The Festival Town on the Edge of the Lake District

The Festival Town on the Edge of the Lake District

Conishead Priory – New Life in a Historic Place

Conishead Priory – New Life in a Historic Place

On a sunny Sunday afternoon people are enjoying tea and cakes on the lawn of the Manjushri Kadampa Meditation Centre, walking through the grounds or having a quiet moment in the World Peace Temple and its walled precinct. The scene might not have been so different in essence hundreds of years ago, when this was Conishead Priory, home to a group of Augustinian canons. Where now Buddhist monks and nuns in their maroon and saffron robes work in the café and grounds and lead tours and meditations, then the canons in black and white would probably have been equally busy, praying in the priory church, feeding the poor and looking after their farming, fishing and iron business interests. After centuries of change, Conishead Priory is once more an active spiritual centre, welcoming visitors and drawing Buddhists from all over the world to Ulverston.

A religious house was first founded here in the 12th century, and excavations in the 1920s revealed medieval artefacts and the remains of the priory church, as well as a burial site. After the Dissolution of the Monasteries, the priory passed into private hands, and in the first half of the 19th century the existing manor house was completely rebuilt by owner Thomas Braddyll into the impressive structure we see today. Unfortunately all this work and the failure of his investments in the Durham coalfields bankrupted Braddyll, and over the following years the house became a Hydro, a convalescent home for Durham miners and a war time hospital. A new owner in the 1970s let the house fall into complete disrepair, and it would have been lost if a group of dedicated Buddhists had not bought it in 1976 and begun a long process of restoration.

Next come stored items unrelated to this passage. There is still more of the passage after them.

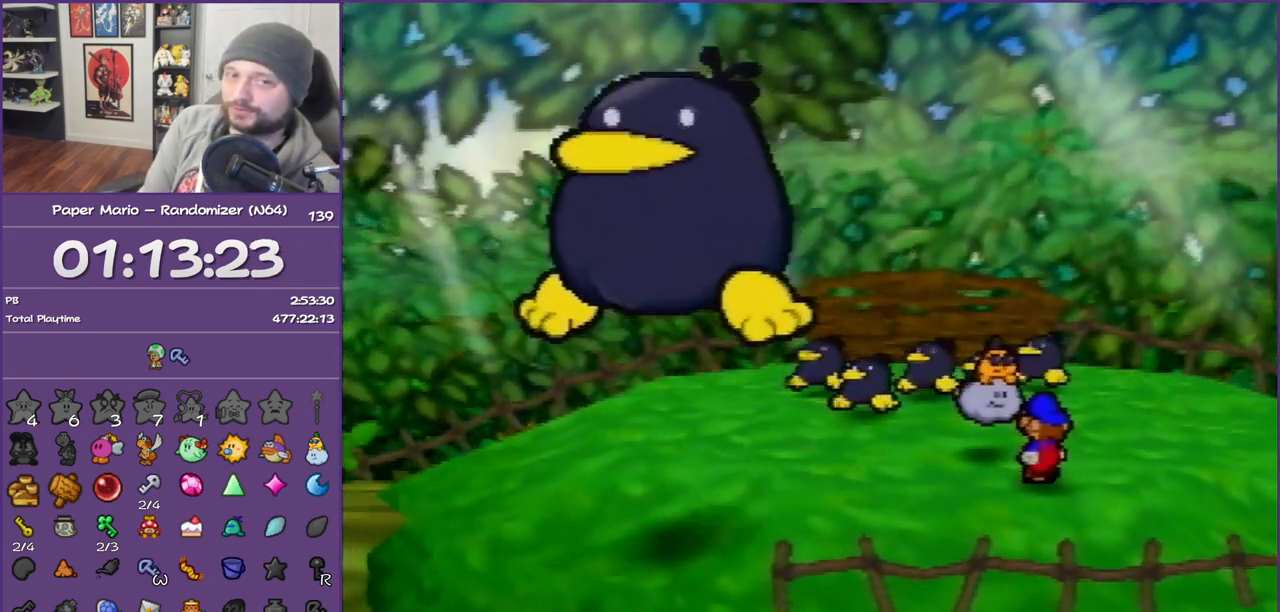
{"buttons": ["B"], "left_stick": "center", "events": []}
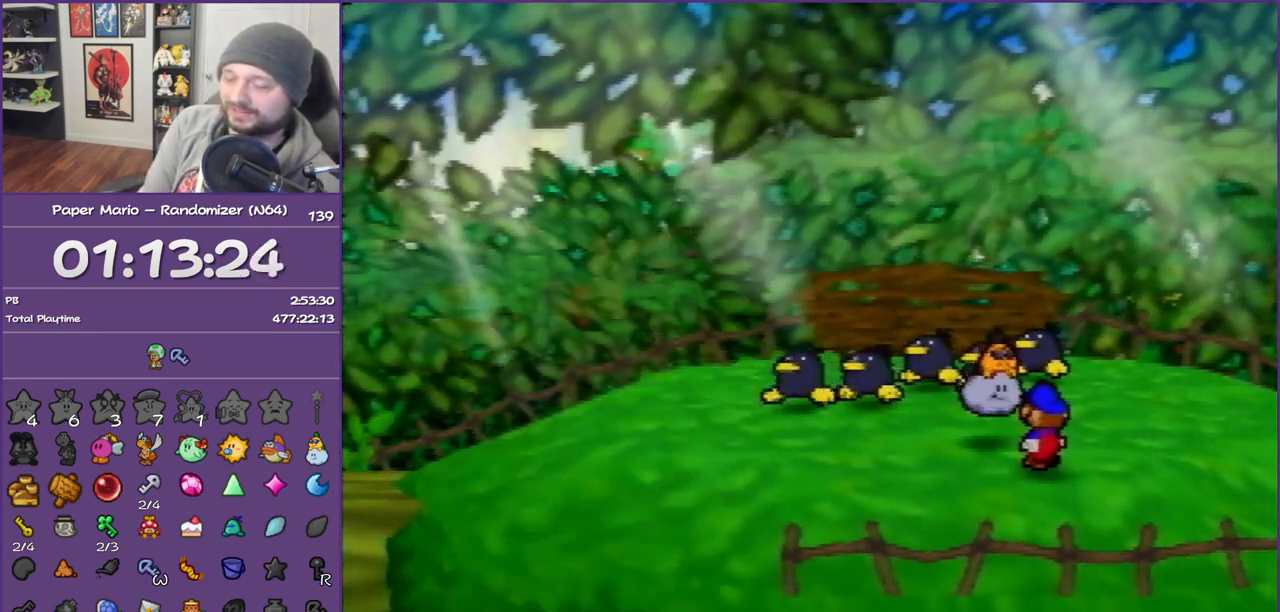
{"buttons": ["B"], "left_stick": "center", "events": []}
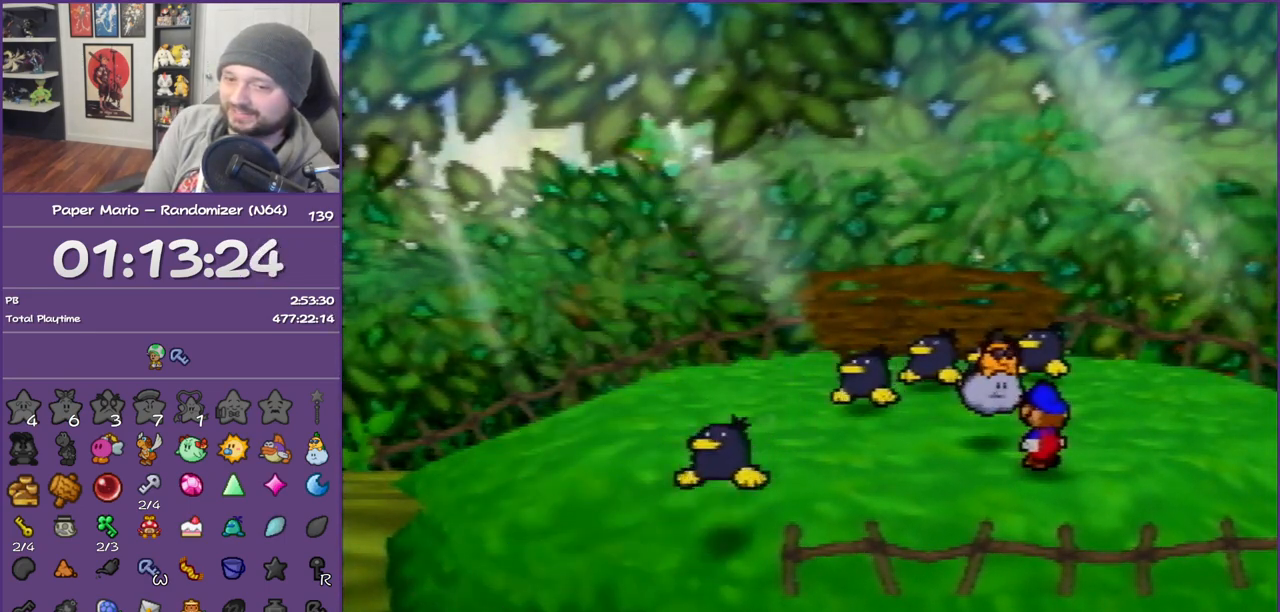
{"buttons": ["B"], "left_stick": "center", "events": []}
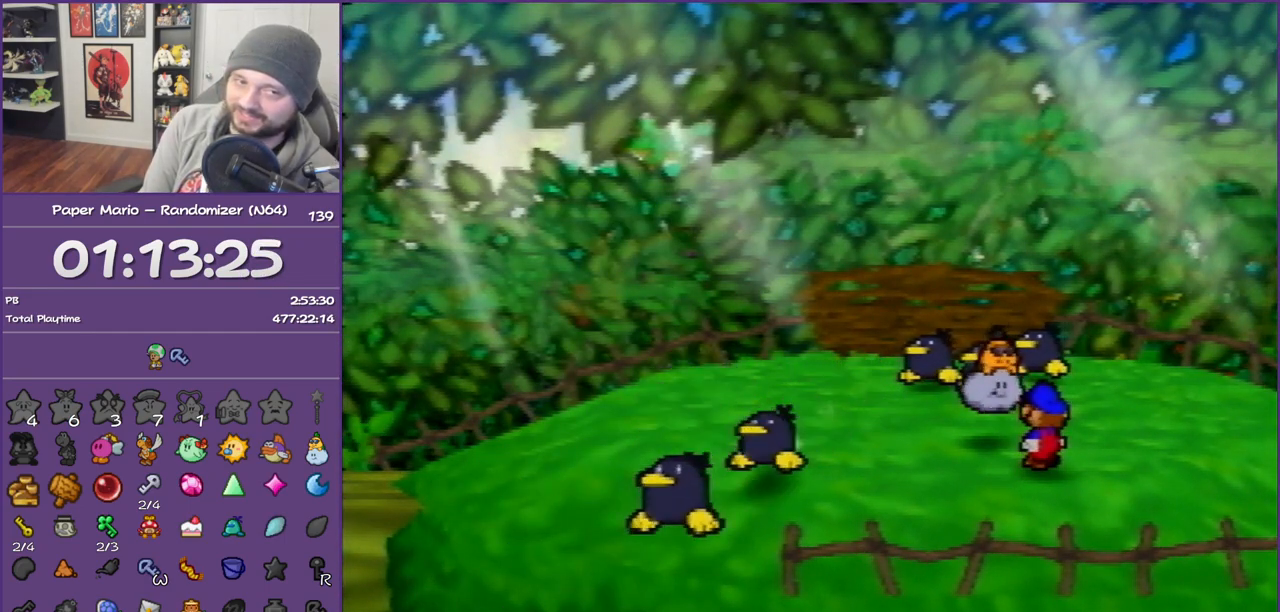
{"buttons": ["B"], "left_stick": "center", "events": []}
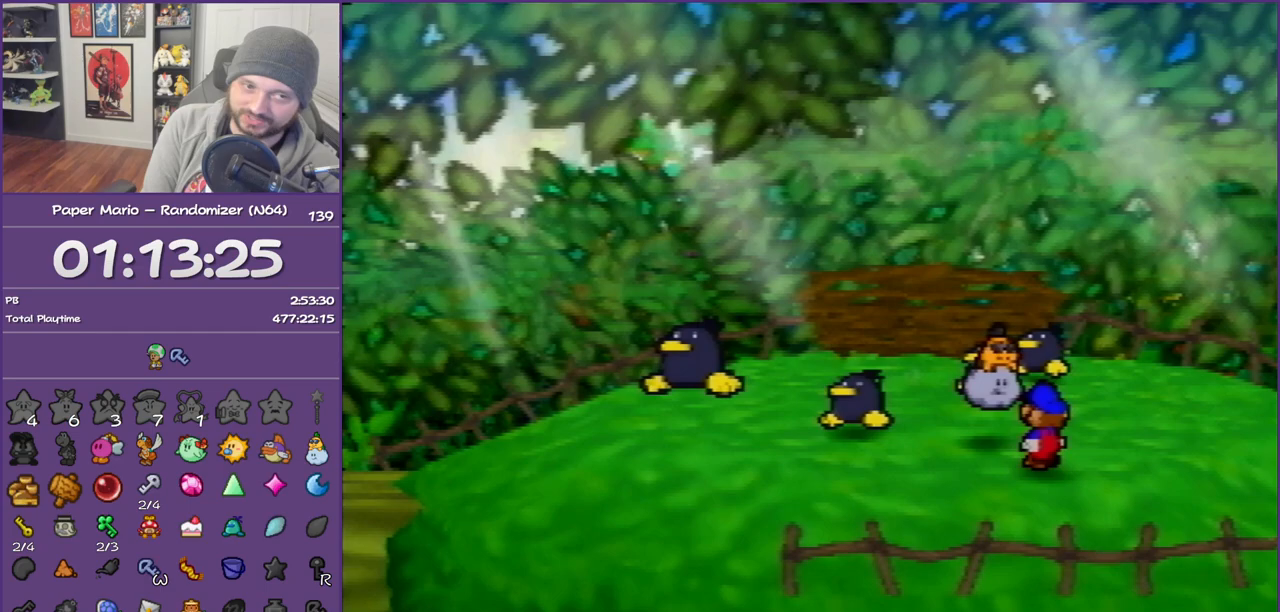
{"buttons": ["B"], "left_stick": "center", "events": []}
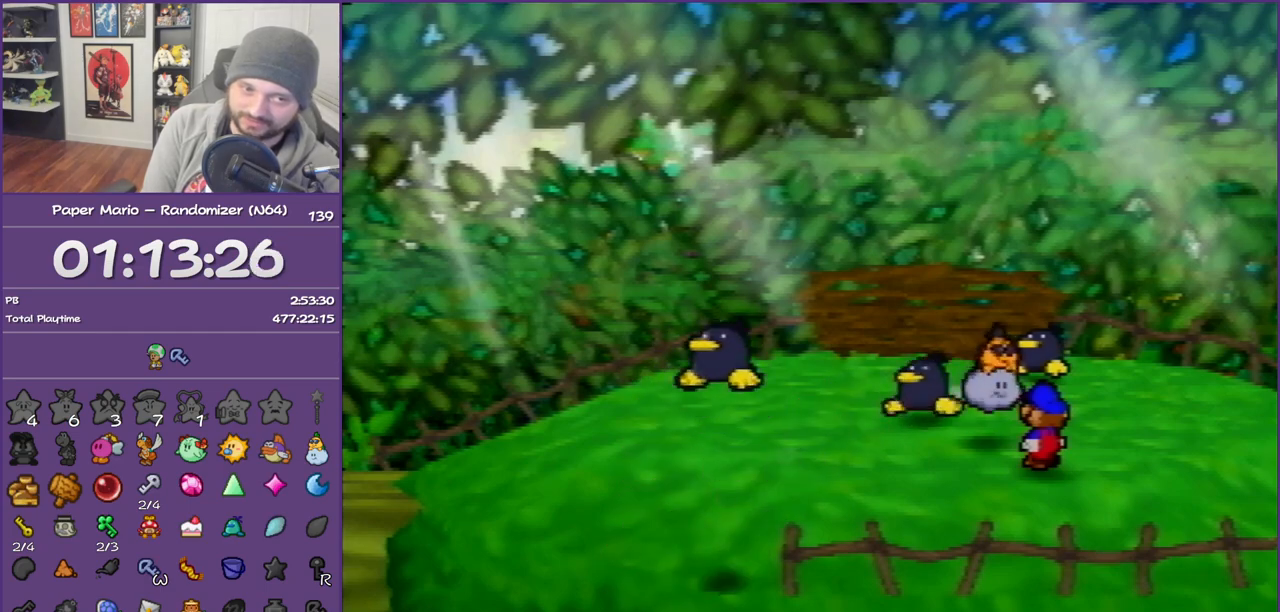
{"buttons": ["B"], "left_stick": "center", "events": []}
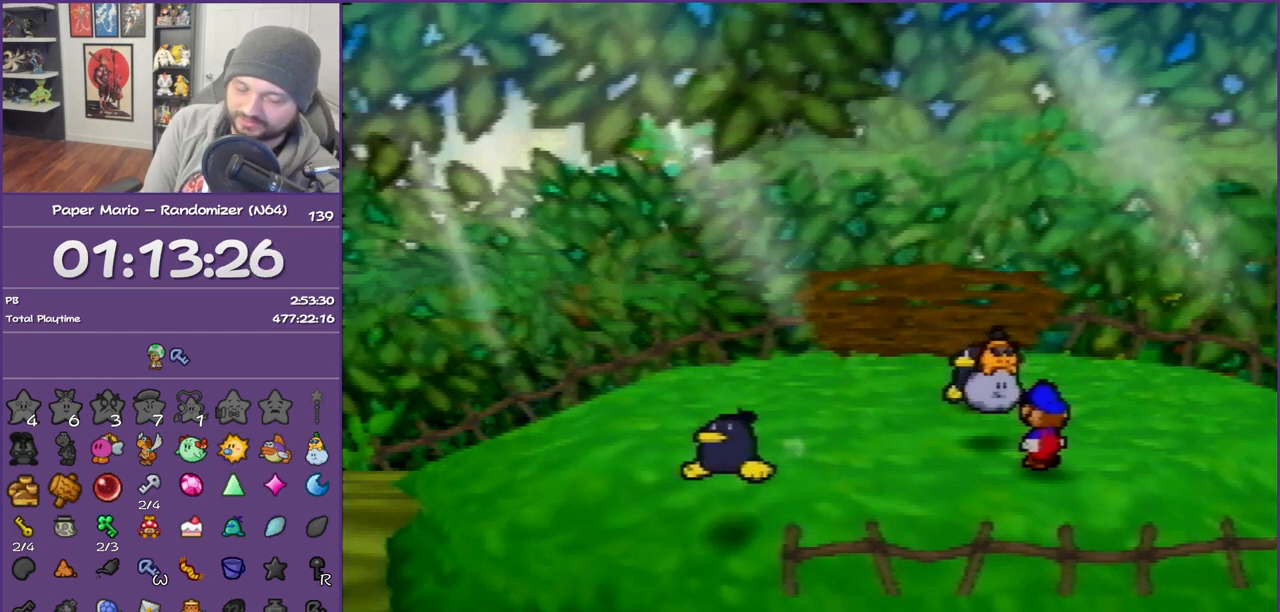
{"buttons": ["B"], "left_stick": "center", "events": []}
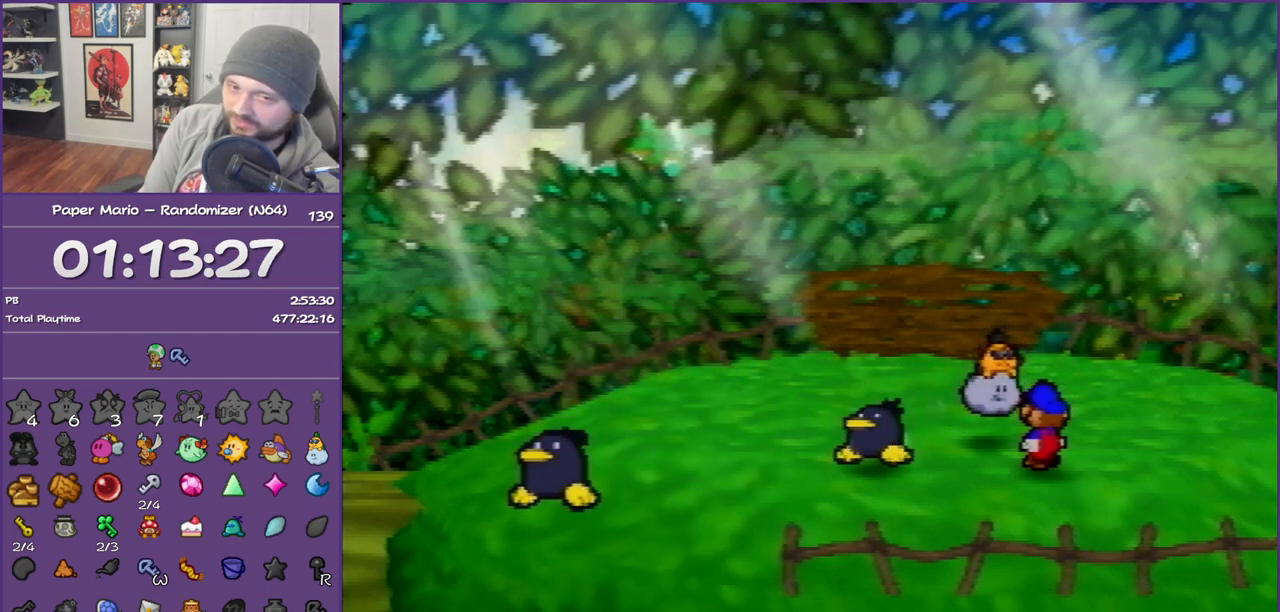
{"buttons": ["B"], "left_stick": "center", "events": []}
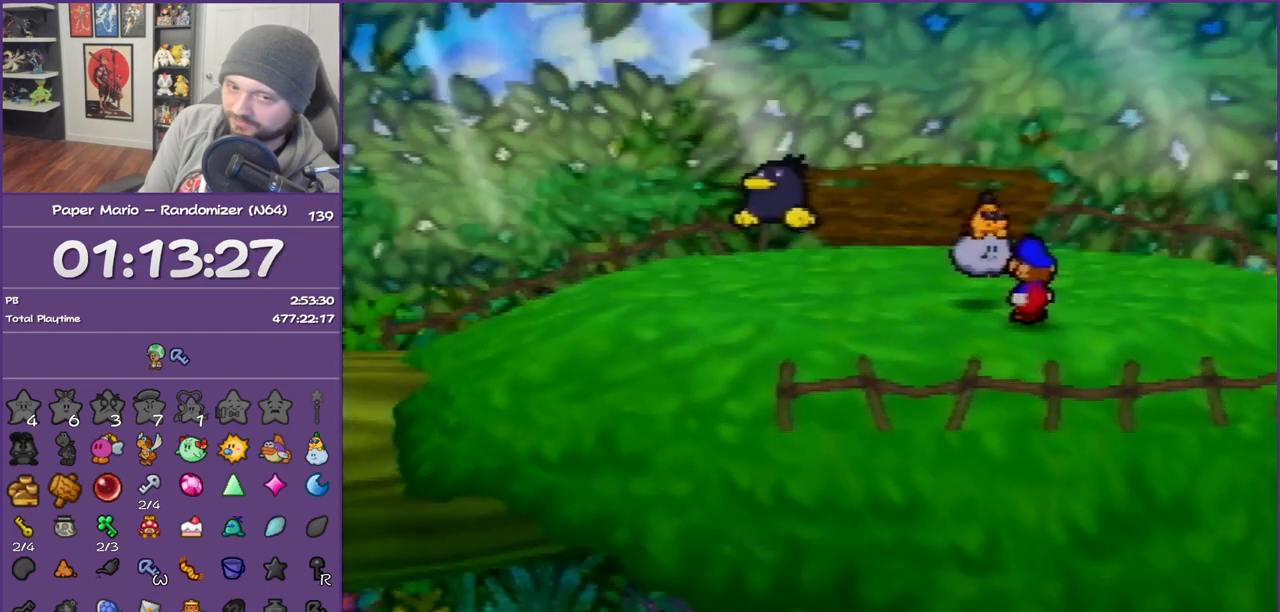
{"buttons": ["B"], "left_stick": "center", "events": []}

Summer International Festival of Modern Buddhism - Choose Ulverston
Kampada Buddhist Temple at Conishead Priory

This summer Conishead Priory will be closed between 10th July and 12th August for the Buddhist festival, but otherwise it offers a full programme of meditations, tours and courses. Guided tours of the house are available at 2.30 pm on weekends and Bank Holidays from March to October (£3.60, children free). There are free short guided meditations at 12.30 and 2.00 pm every day, and every Sunday, 10.30 – 11.45, you can join in Prayers for World Peace (free). Other meditation classes are available for a small fee, and you can pick up leaflets for these, and for the short walks around the ground, in the foyer. From dog walkers to spiritual seekers everyone is welcome, so look out for their leaflets or go to www.manjushri.org for full details of all this lovely place offers.